After the first such encounter, Ken mentioned the “safety through anonymous giving” technique that Durward Perkins had used in Iowa. The Norwoods weren’t Christians, but they were moral, and they could see the need for charitable giving. In December, Ken contacted the bishop at St. Mary’s Church in Newell. Two days later, with the help of three men from the church who came in a pickup, they butchered an older cow, a steer, and a steer calf. The latter had been born partially lame the previous spring.

The three men from the Catholic church arrived in a ubiquitous “mobile butcher” pickup with a small boom hoist arm mounted on the back. This arm had a hand-cranked cable hoist. Not wanting to waste any ammunition, they stunned the cattle with a pneumatic captive bolt pistol that was administered to the cows’ skulls, just as they passed through a mechanical squeeze chute. They were then dumped from the chute and quickly “stuck” to bleed out. The oldest man in the group was an experienced butcher, so they made quick work of gutting the cattle and using a meat saw to remove their heads. The hearts and livers went into an ice chest. The guts, lungs, forelegs, and heads went into the manure scraper, to be hauled to the garbage pit for burial. The carcasses were hoisted onto the truck and hauled into Newell with their hides still on.

That afternoon, the meat was butchered into small cuts and hauled to the church and stored outdoors in several old chest freezers that would soon be buried in a snowbank that was formed each year by snow sliding off the church roof. Carl also donated 300 pounds of corn-oat-barley blend cattle feed to the church. When soaked in water and cooked, it made palatable breakfast mush.

Carl painted a sign for his gatepost that directed refugees to the Catholic church, which was located on 6th Street in Newell.

For handling bands of refugees, the Norwoods developed an SOP: Using the Motorola FRS walkie-talkies, whoever was on OP duty at the woodshed would alert those in the house that strangers were approaching. They would then be greeted at shouting distance from behind the small firewood pile on the ranch house’s front porch. Meanwhile, the OP sentry would remain hidden and quiet. In case there was any trouble, the OP sentry would then be the ace in the hole—standing ready to engage anyone at the gate in a close ambush.

After they put up the sign directing refugees to St. Mary’s Church, their interaction with them became more brief and blunt. Usually, Ken or Carl would simply shout, “Read the sign…. May God bless you. Now move on!”

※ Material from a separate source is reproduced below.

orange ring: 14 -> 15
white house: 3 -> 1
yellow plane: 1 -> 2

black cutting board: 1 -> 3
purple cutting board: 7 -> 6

On December 22, Graham rode his horse into town to attend a Christmas party hosted by some of his homeschooling friends. When he returned the next day, Graham gave an update on the security situation in Newell. “There’s a concrete company at the south end of town that used to make pre-cast septic tanks and outhouses for the State Park Department and the Forest Service. Nobody’s heard anything from the owners of the company. I heard that they went to go double up with some relatives in Montana. Anyway, there’s all these vault toilet buildings sitting around, unused. So an ex–telephone lineman with the Vigilance Committee figured out a way to turn them into pillboxes. They set up a generator and used a wet diamond saw to cut gun ports. They hauled two of the vault toilets on trucks to each of the three roadblocks, and set them up on either side of the road. I saw the setup on Highway 212. They have it just east of the KLT Road junction. It is so sweet. They used a bunch of those modular highway concrete center divider things, and laid them out to constrict the road into three S-curves. Cars have to take the new S-turns really slowly. And all the time, they’re in the line of fire of the pillboxes. It’s devastating.”